Aired: 11/15/15 on Hallmark Channel
When I first saw the promos for Christmas Incorporated, I thought the lead actress was Cobie Smulders. It wasn’t. While there was nothing wrong with Not-Cobie-Smulders, Robin Sparkles would have made this movie so much better.
Not-Cobie-Smulders was laid off and is now looking for a job. She is rejected for various (and sometimes stupid) reasons, until she applies for a job as the assistant to the CEO of Young Industries. The hiring manager, however, has the wrong resume – which shouldn’t really be a problem, because they hired her, not her resume. It is a problem though. There are three possible scenarios, all of which are so stupid that I find it hard to believe that the clearly employed writers have ever had a job in their lives. The first possibility is that Not-Cobie-Smulders falsifies her W-9, which I am fairly certain is illegal, because there is a warning that you are signing it under penalty of perjury. Second possibility, Young Industries just doesn’t bother with a W-9, also illegal. Third possibility, the W-9s were filled out beforehand and attached to the resume – which means Not-Cobie-Smulders wouldn’t be getting paid, someone else would.
Anyway, let’s get back to the story. The CEO is a 25-year-old man taking over from his late father. His inexperience is obvious. He doesn’t seem to understand economics, marketing, or public speaking – all of which seem like important attributes for a CEO of a large corporation.

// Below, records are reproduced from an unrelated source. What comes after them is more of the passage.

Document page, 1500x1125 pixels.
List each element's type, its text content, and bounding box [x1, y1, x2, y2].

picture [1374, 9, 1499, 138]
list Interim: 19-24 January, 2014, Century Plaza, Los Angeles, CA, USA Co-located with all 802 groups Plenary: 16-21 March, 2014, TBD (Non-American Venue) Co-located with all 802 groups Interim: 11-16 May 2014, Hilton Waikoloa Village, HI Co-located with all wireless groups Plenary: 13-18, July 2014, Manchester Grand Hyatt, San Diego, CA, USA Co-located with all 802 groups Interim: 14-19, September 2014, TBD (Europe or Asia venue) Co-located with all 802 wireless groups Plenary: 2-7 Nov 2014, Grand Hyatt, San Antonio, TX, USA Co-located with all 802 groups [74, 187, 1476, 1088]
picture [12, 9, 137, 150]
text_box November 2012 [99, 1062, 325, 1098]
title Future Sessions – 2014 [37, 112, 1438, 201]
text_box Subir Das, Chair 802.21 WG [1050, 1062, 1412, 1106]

CEO and Not-Cobie-Smulders head off to a toy factory in Dover, New Hampshire to determine whether to keep it open. CEO has no idea what he is doing so assistant Not-Cobie-Smulders comes up with a good idea to market old toys as nostalgic – a low overhead product, with potentially popular appeal. Then she comes up with a terrible marketing strategy of having everyone in small-town Dover tell everyone they know (isn’t that just each other?) about the old-new product.
Since this is a Hallmark movie, you know not-Cobie-Smulders is going to hook up with her boss – which is clichéd at best. Though I suppose since they hired someone else, it technically isn’t her boss. It also seems apparent that she really isn’t an assistant since she comes up with all the ideas, orders him around, and doesn’t seem to do anything that an assistant might actually do – like his schedule.
Christmas Incorporated suffers from poor writing. I really think Robin Sparkles should have sang a song to save the factory instead of telling people about an old toy.